[Problem] Lay out the entries from the line containing "മാലാഖയായി എത്തിയത് മാർ" through the line containing "IVAN REYES SILIEZAR" as a Markdown table with two columns, Row and Line text. Give each line its own row and skip any blank lines.

[Records shown]
****************************************

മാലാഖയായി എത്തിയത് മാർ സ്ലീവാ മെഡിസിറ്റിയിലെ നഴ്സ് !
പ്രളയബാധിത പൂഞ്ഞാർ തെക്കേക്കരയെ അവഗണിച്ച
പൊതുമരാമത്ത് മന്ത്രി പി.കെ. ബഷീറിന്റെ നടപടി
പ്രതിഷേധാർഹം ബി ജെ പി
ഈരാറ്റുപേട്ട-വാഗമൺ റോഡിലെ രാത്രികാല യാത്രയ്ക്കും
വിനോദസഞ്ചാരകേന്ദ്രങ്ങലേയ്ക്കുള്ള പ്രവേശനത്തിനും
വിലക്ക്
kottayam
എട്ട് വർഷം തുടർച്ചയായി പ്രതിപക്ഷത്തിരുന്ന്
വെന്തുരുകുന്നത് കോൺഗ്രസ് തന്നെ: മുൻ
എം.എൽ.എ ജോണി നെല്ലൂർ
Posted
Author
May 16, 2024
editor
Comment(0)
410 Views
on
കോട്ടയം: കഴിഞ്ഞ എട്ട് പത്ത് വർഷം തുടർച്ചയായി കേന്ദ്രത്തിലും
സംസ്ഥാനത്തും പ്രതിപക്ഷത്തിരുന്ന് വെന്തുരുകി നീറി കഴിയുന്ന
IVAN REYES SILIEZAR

****************************************

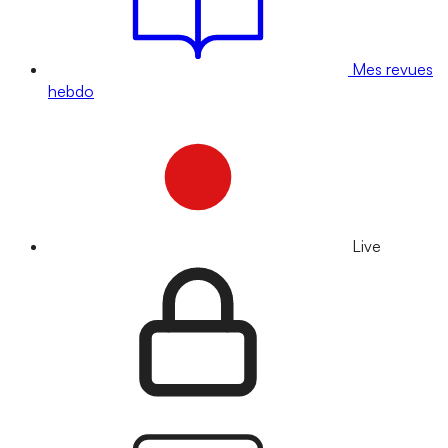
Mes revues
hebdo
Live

****************************************

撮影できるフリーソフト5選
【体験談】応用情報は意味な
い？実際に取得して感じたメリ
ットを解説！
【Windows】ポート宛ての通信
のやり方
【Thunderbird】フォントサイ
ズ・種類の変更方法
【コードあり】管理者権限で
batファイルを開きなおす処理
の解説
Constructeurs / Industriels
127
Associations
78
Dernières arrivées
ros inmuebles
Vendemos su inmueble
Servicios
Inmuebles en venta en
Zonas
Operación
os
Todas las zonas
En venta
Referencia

****************************************

[Response to this exercise]
| Row | Line text |
|---|---|
| 1 | മാലാഖയായി എത്തിയത് മാർ സ്ലീവാ മെഡിസിറ്റിയിലെ നഴ്സ് ! |
| 2 | പ്രളയബാധിത പൂഞ്ഞാർ തെക്കേക്കരയെ അവഗണിച്ച |
| 3 | പൊതുമരാമത്ത് മന്ത്രി പി.കെ. ബഷീറിന്റെ നടപടി |
| 4 | പ്രതിഷേധാർഹം ബി ജെ പി |
| 5 | ഈരാറ്റുപേട്ട-വാഗമൺ റോഡിലെ രാത്രികാല യാത്രയ്ക്കും |
| 6 | വിനോദസഞ്ചാരകേന്ദ്രങ്ങലേയ്ക്കുള്ള പ്രവേശനത്തിനും |
| 7 | വിലക്ക് |
| 8 | kottayam |
| 9 | എട്ട് വർഷം തുടർച്ചയായി പ്രതിപക്ഷത്തിരുന്ന് |
| 10 | വെന്തുരുകുന്നത് കോൺഗ്രസ് തന്നെ: മുൻ |
| 11 | എം.എൽ.എ ജോണി നെല്ലൂർ |
| 12 | Posted |
| 13 | Author |
| 14 | May 16, 2024 |
| 15 | editor |
| 16 | Comment(0) |
| 17 | 410 Views |
| 18 | on |
| 19 | കോട്ടയം: കഴിഞ്ഞ എട്ട് പത്ത് വർഷം തുടർച്ചയായി കേന്ദ്രത്തിലും |
| 20 | സംസ്ഥാനത്തും പ്രതിപക്ഷത്തിരുന്ന് വെന്തുരുകി നീറി കഴിയുന്ന |
| 21 | IVAN REYES SILIEZAR |